Dataset records:
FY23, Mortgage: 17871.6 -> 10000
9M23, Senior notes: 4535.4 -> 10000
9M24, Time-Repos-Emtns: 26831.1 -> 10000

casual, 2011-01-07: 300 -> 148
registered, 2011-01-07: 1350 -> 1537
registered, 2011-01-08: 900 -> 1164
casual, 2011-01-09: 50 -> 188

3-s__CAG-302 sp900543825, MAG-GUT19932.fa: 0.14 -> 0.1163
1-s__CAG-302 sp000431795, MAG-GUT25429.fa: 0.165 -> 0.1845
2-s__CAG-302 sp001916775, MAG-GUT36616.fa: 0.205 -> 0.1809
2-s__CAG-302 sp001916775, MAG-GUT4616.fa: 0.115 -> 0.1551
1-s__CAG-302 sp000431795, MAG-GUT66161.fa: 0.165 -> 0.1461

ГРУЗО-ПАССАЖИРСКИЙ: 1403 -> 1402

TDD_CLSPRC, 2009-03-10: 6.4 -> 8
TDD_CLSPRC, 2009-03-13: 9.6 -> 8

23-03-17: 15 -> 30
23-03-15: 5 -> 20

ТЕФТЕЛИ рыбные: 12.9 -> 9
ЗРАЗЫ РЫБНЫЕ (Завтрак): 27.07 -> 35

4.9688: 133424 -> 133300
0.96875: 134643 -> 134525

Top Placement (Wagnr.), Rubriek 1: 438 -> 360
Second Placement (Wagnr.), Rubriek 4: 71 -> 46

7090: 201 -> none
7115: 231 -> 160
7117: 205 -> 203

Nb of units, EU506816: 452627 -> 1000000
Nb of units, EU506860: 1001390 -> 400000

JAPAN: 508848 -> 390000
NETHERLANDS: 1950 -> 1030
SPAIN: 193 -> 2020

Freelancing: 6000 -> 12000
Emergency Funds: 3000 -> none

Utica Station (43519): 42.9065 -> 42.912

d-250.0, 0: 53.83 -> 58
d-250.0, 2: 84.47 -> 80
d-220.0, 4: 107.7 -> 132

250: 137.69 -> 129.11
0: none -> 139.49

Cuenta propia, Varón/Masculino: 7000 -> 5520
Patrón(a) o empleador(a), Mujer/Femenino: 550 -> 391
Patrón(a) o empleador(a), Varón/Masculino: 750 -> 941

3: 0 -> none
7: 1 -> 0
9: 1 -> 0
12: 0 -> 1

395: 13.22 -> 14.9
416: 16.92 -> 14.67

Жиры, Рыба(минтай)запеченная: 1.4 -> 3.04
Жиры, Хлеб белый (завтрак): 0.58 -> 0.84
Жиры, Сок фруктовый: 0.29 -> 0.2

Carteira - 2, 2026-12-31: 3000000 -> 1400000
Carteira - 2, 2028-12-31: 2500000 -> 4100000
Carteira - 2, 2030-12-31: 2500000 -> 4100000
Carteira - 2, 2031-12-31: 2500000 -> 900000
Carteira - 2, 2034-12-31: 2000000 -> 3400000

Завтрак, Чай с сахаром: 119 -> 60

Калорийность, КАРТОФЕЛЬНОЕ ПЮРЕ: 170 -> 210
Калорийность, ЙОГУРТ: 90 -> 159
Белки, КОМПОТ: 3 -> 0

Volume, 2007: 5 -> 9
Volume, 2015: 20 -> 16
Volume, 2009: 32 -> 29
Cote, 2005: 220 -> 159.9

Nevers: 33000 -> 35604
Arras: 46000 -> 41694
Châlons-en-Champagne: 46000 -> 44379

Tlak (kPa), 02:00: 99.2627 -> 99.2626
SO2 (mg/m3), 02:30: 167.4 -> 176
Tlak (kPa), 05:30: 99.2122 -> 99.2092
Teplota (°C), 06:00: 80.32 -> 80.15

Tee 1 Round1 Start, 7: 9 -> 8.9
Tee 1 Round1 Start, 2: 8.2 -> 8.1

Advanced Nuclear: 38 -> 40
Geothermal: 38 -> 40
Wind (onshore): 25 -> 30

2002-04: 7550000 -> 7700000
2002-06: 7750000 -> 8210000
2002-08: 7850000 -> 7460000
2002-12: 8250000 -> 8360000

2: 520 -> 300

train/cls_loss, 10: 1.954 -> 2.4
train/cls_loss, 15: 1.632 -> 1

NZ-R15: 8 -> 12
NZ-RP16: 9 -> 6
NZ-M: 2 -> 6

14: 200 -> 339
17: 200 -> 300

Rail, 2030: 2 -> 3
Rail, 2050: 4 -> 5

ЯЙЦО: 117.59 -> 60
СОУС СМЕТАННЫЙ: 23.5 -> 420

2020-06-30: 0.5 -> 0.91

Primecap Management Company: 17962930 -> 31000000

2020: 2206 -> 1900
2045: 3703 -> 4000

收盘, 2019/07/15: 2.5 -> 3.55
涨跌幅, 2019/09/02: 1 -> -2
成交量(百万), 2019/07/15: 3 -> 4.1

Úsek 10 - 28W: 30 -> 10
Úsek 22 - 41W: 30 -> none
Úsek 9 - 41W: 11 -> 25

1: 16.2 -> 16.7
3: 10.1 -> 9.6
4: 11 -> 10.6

## TASK DESCRIPTION
Start at the first line of the entries and stop at the line with "4.9688: 133424 -> 133300". Retype each of those lines exactly, both ends included.

## PROBLEM SOLUTION
FY23, Mortgage: 17871.6 -> 10000
9M23, Senior notes: 4535.4 -> 10000
9M24, Time-Repos-Emtns: 26831.1 -> 10000

casual, 2011-01-07: 300 -> 148
registered, 2011-01-07: 1350 -> 1537
registered, 2011-01-08: 900 -> 1164
casual, 2011-01-09: 50 -> 188

3-s__CAG-302 sp900543825, MAG-GUT19932.fa: 0.14 -> 0.1163
1-s__CAG-302 sp000431795, MAG-GUT25429.fa: 0.165 -> 0.1845
2-s__CAG-302 sp001916775, MAG-GUT36616.fa: 0.205 -> 0.1809
2-s__CAG-302 sp001916775, MAG-GUT4616.fa: 0.115 -> 0.1551
1-s__CAG-302 sp000431795, MAG-GUT66161.fa: 0.165 -> 0.1461

ГРУЗО-ПАССАЖИРСКИЙ: 1403 -> 1402

TDD_CLSPRC, 2009-03-10: 6.4 -> 8
TDD_CLSPRC, 2009-03-13: 9.6 -> 8

23-03-17: 15 -> 30
23-03-15: 5 -> 20

ТЕФТЕЛИ рыбные: 12.9 -> 9
ЗРАЗЫ РЫБНЫЕ (Завтрак): 27.07 -> 35

4.9688: 133424 -> 133300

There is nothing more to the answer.